> [Passage to read]
——————————

WATCH THE CRB index. If it closes tomorrow (9/30) above 206.73, it
indicates a move to 229 area according to our Reversal System. Granted
bonds could rally on a short-term basis due to a "flight-to-quality"
scenario--- if stocks begin to sell off viciously.....BUT.....the risk
is that your natty economist might some day soon wake up from his
domgatic slumber and issue warnings on inflation. The dim-witted
reporters of our day will be slow to pick up on the fact that
economists have stopped using the phrase "ex-food & energy." Your
natty economist will do a nice little two-step around this issue and
start issuing warnings of a "paradym shift in inflationary
expectations."

So where to keep your money? Cash is not the worst thing in the world.
Holding higher amounts of cash is also not such a bad idea as Y2K
approaches. Whether Y2K turns out to be a real event or not, is beside
the point.

BELIEVING CAN MAKE IT SO!

——————————

(Stored items)
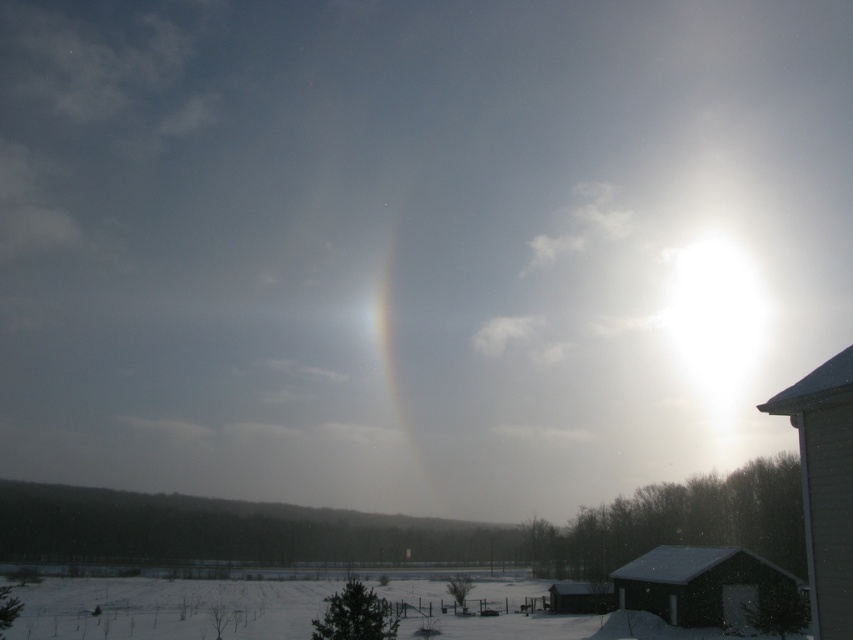
From the picture: You are standing at the edge of the snow field and want to reach the wooden cabin at lower center. There is a dark gray wooden hut at lower right in your way. Which direction should you move to avoid the hut and reach the cabin?

You should move towards the left to avoid the dark gray wooden hut at lower right and reach the wooden cabin at lower center since the hut is in front of the cabin, meaning the cabin is behind the hut and to the left.

You are an architect evaluating the placement of a new solar panel array. You need to ensure that the gray wood cabin at right and the dark gray wooden hut at lower right do not cast shadows over the array. Based on the sun position in the image, which structure is more likely to block sunlight to the array?

The dark gray wooden hut at lower right is taller than the gray wood cabin at right, so it is more likely to cast a longer shadow and block sunlight to the array.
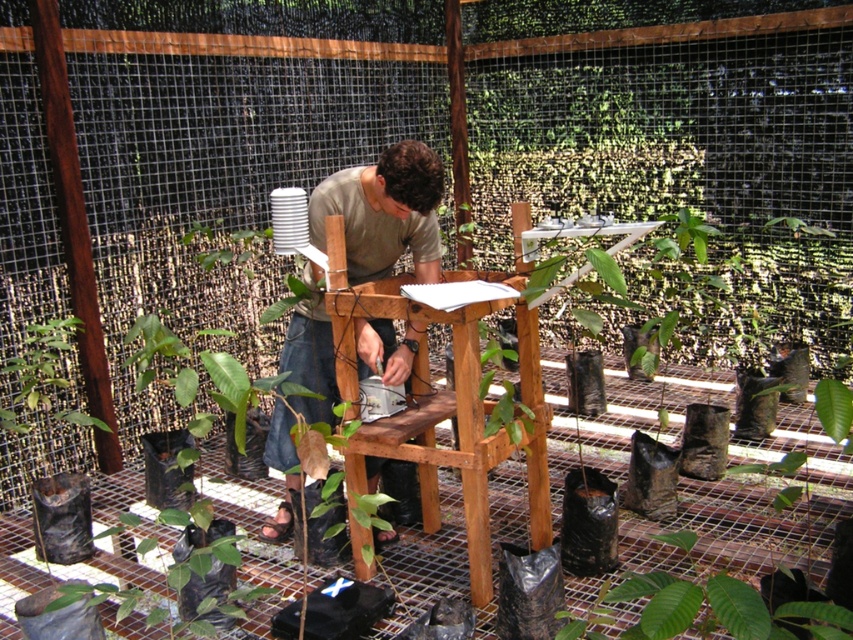
Question: Which of the following is the closest to the observer?

Choices:
 (A) (688, 602)
 (B) (335, 182)

Answer: (A)

Question: Is light brown wood man at center positioned in front of green matte plant at lower right?

Choices:
 (A) no
 (B) yes

Answer: (A)

Question: Is light brown wood man at center to the right of green matte plant at lower right from the viewer's perspective?

Choices:
 (A) no
 (B) yes

Answer: (A)

Question: Can you confirm if light brown wood man at center is positioned to the right of green matte plant at lower right?

Choices:
 (A) no
 (B) yes

Answer: (A)

Question: Which of the following is the farthest from the observer?

Choices:
 (A) (431, 186)
 (B) (613, 596)

Answer: (A)

Question: Which point is farther from the camera taking this photo?

Choices:
 (A) (711, 609)
 (B) (395, 536)

Answer: (B)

——————————

> [Work order 1] Update the market commentary, beginning at the words "WATCH THE CRB" and stopping after "in the world.", with "slow-witted" in place of "dim-witted".
> [Work order 2] Pull out each line of the stored items that contains the string "likely", matching case exactly.

> [Expected output 1]
WATCH THE CRB index. If it closes tomorrow (9/30) above 206.73, it
indicates a move to 229 area according to our Reversal System. Granted
bonds could rally on a short-term basis due to a "flight-to-quality"
scenario--- if stocks begin to sell off viciously.....BUT.....the risk
is that your natty economist might some day soon wake up from his
domgatic slumber and issue warnings on inflation. The slow-witted
reporters of our day will be slow to pick up on the fact that
economists have stopped using the phrase "ex-food & energy." Your
natty economist will do a nice little two-step around this issue and
start issuing warnings of a "paradym shift in inflationary
expectations."

So where to keep your money? Cash is not the worst thing in the world.

> [Expected output 2]
You are an architect evaluating the placement of a new solar panel array. You need to ensure that the gray wood cabin at right and the dark gray wooden hut at lower right do not cast shadows over the array. Based on the sun position in the image, which structure is more likely to block sunlight to the array?
The dark gray wooden hut at lower right is taller than the gray wood cabin at right, so it is more likely to cast a longer shadow and block sunlight to the array.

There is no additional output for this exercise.